Никогда еще Вожделенский не говорил так определительно. Очевидно, он чувствовал под ногами вполне твердую почву. Пугачев угрюмо сдвинул брови и потупился. Жюстмильё тоже как будто оторопел и смущенно уставился глазами в зеленую массу протертого щавеля, из которой торчали куски зачерствелой телятины (фрикандо̀).
«А потом, может быть, и департамент Оговорок остепенять начнут!» – думал он, полегоньку вздрагивая.
– Чем же мы… худо служили? – спросил Пугачев после минутного замешательства.
– Худо не худо, а не-бла-го-вре-мен-но! – отчеканил Вожделенский и затем, перевернув блюдце с фрикандо, осмотрел его со всех сторон, на мгновение поколебался, но наконец перекрестился и запустил ложку в гущу: с богом!
– Что такое «неблаговременно»? Это насчет прожектов, что ли? – пристал Пугачев.
– И насчет прожектов, и вообще.
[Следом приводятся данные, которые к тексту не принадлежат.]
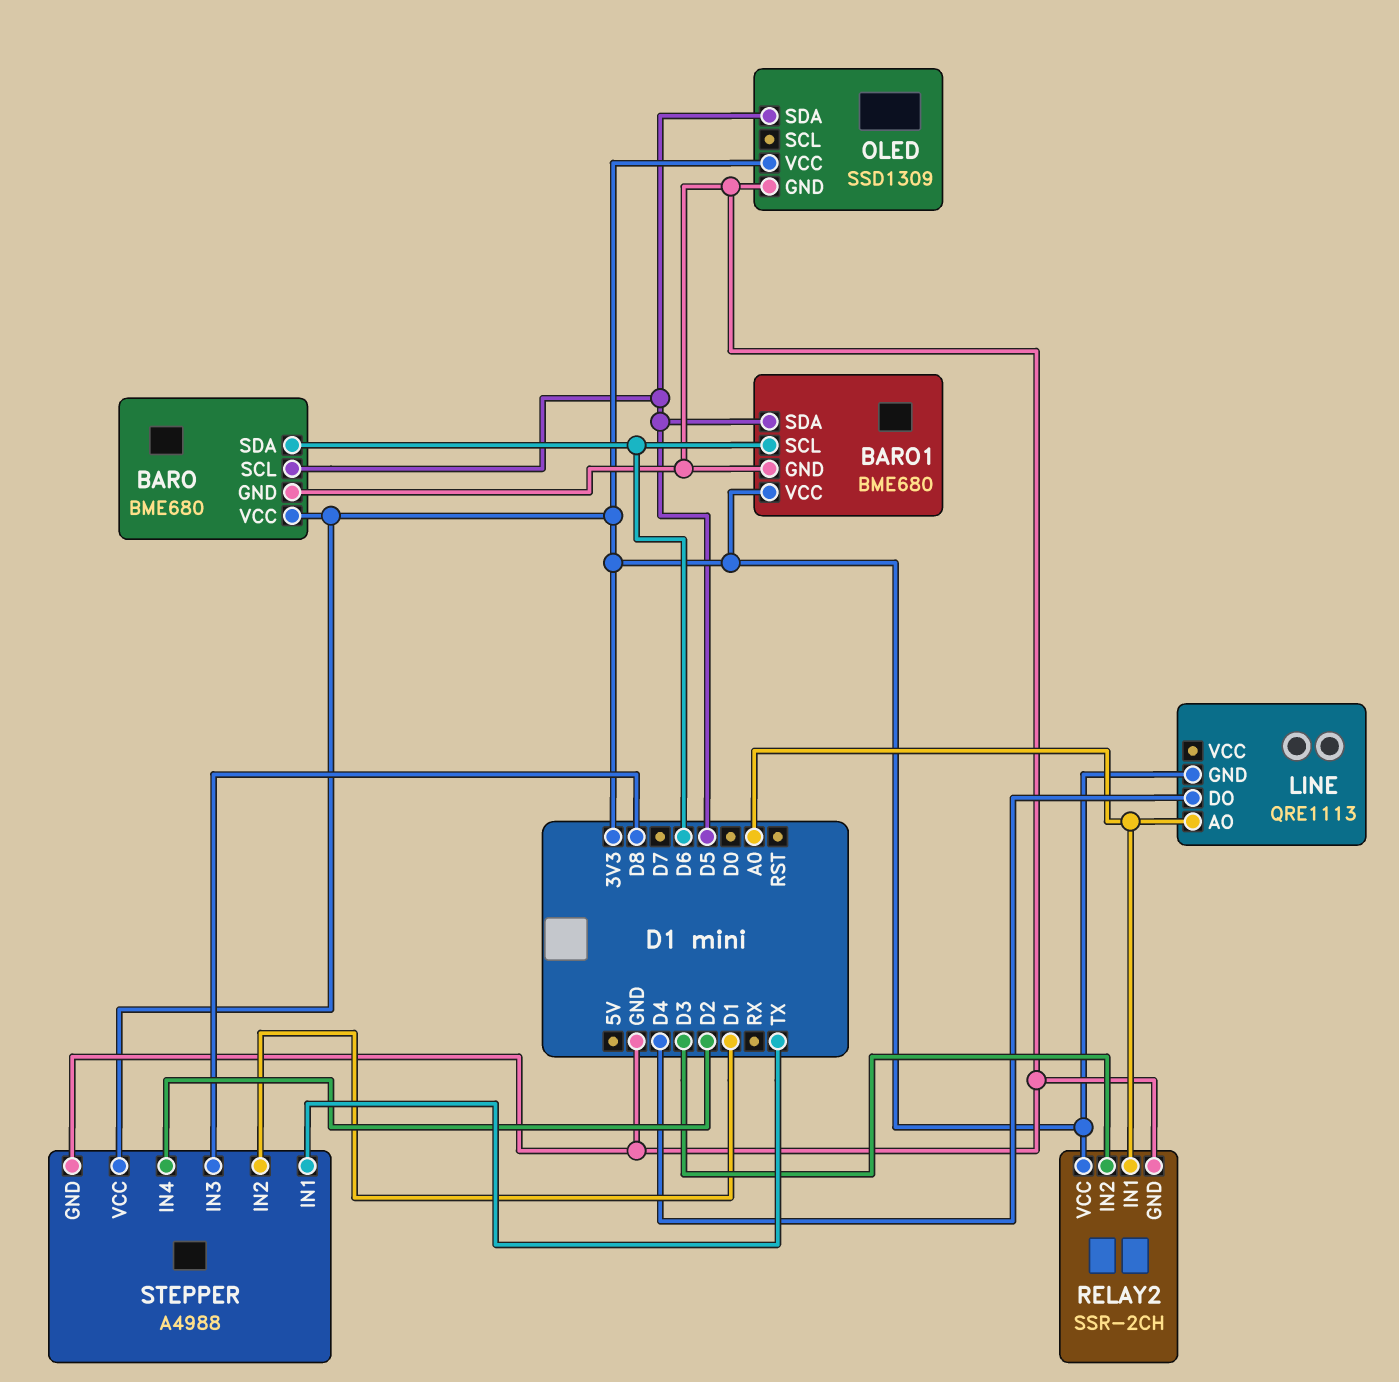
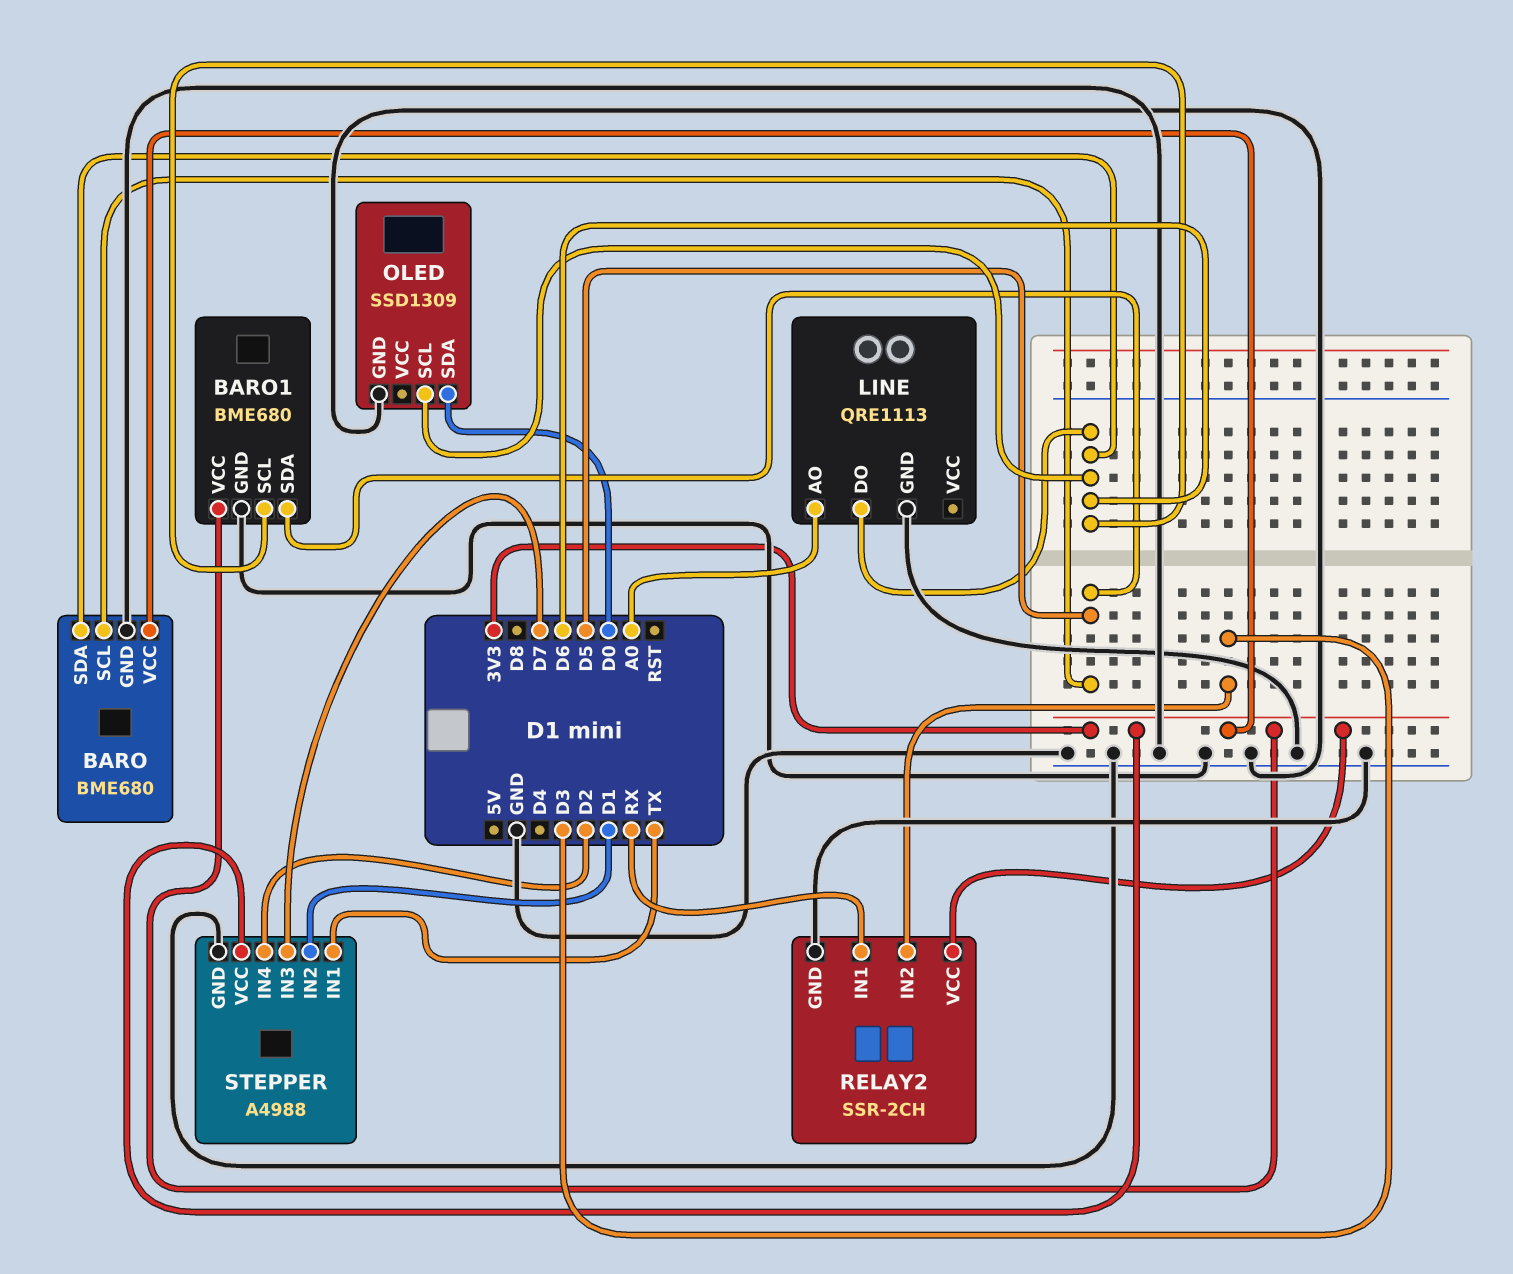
LINE pin DO: D4 -> D6
LINE pin GND: 3V3 -> GND
OLED pin SCL: none -> D6
OLED pin SDA: D5 -> D0
OLED pin VCC: 3V3 -> none
RELAY2 pin IN1: A0 -> RX
STEPPER pin IN3: D8 -> D7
Общество волнуете.
– А я так думаю, совсем напротив. Утешение подаем.
– Вы думаете так, а другие думают иначе. Вы говорите: «Утешение», а другие говорят: «Вред».
– В чем же вред? Ежели обществу показывают перспективы, ежели ему дают понять, что потребности его имеются в виду… в чем же тут, смею спросить, вред?
Пугачев был взволнован и возвысил голос; Вожделенский, который вообще не любил «историй», поспешно вычищал ножиком зеленую массу и молчал. Жюстмильё сидел как на иголках, но на всякий случай посылал умильные взоры в сторону Вожделенского.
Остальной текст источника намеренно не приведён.